What you need to do -
Extract every text line from each of the records below, copying each one word for word, and leave the pictures out.

Given entries -

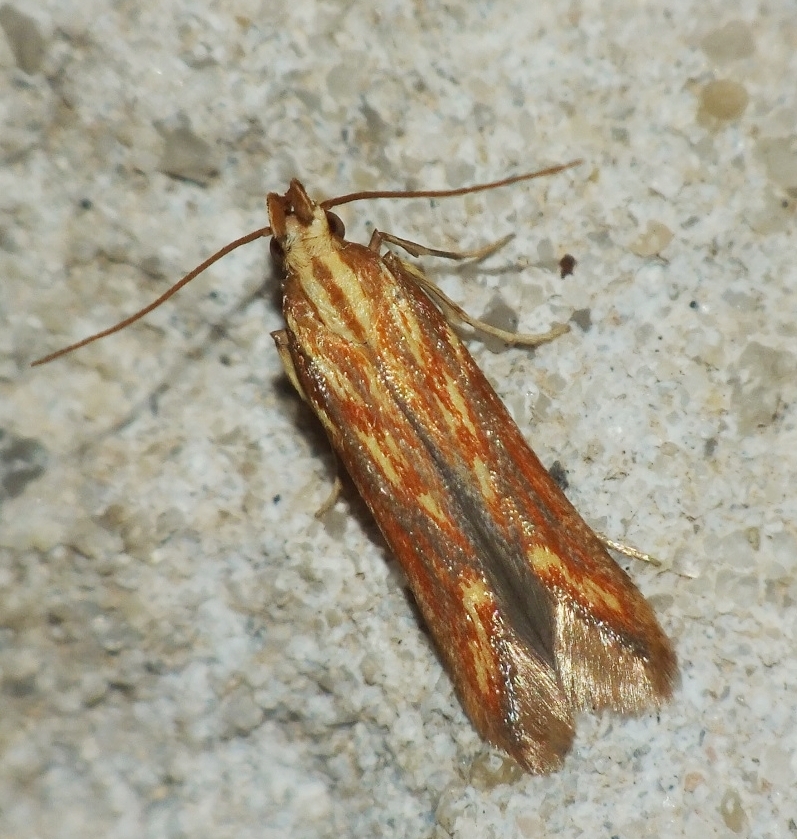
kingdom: Animalia
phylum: Arthropoda
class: Insecta
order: Lepidoptera
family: Gelechiidae
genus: Metzneria
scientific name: Metzneria aprilella
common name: Brilliant neb
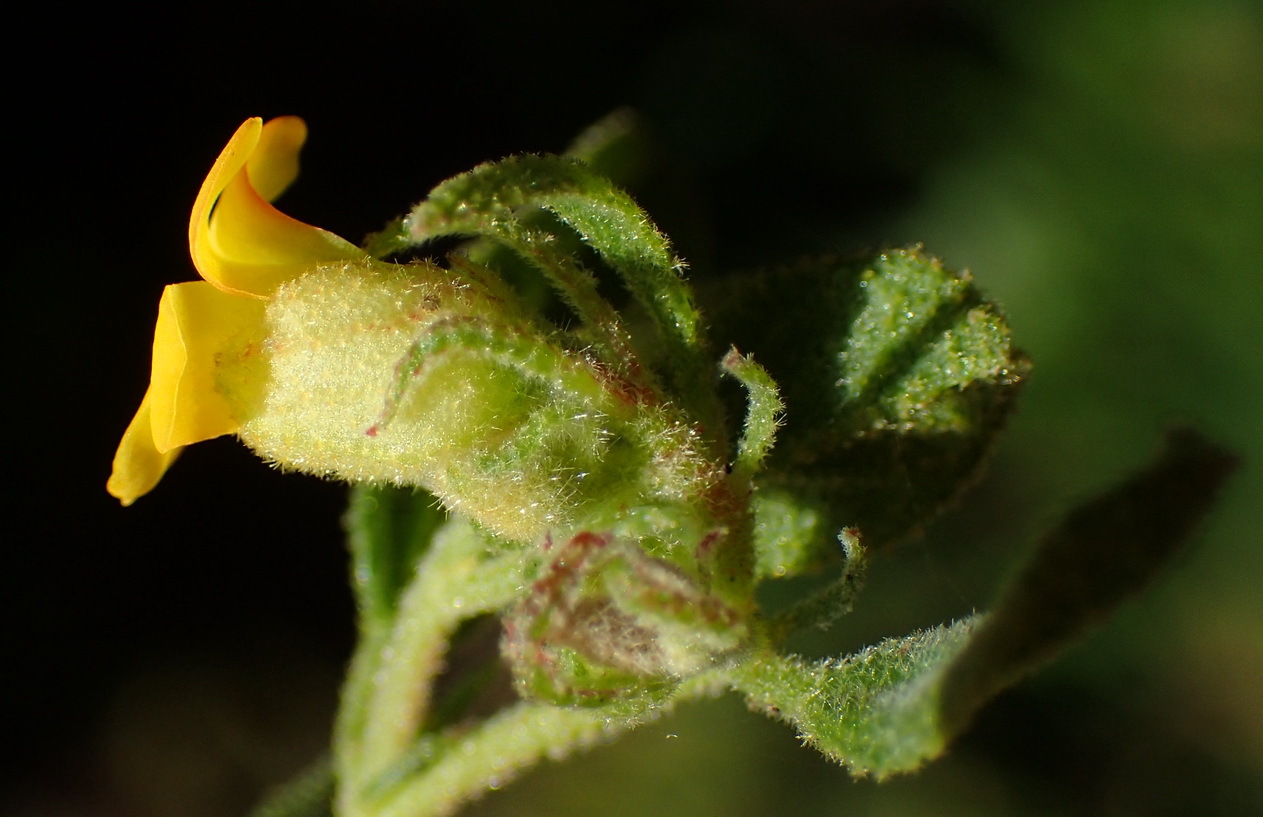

Task output -
kingdom: Animalia
phylum: Arthropoda
class: Insecta
order: Lepidoptera
family: Gelechiidae
genus: Metzneria
scientific name: Metzneria aprilella
common name: Brilliant neb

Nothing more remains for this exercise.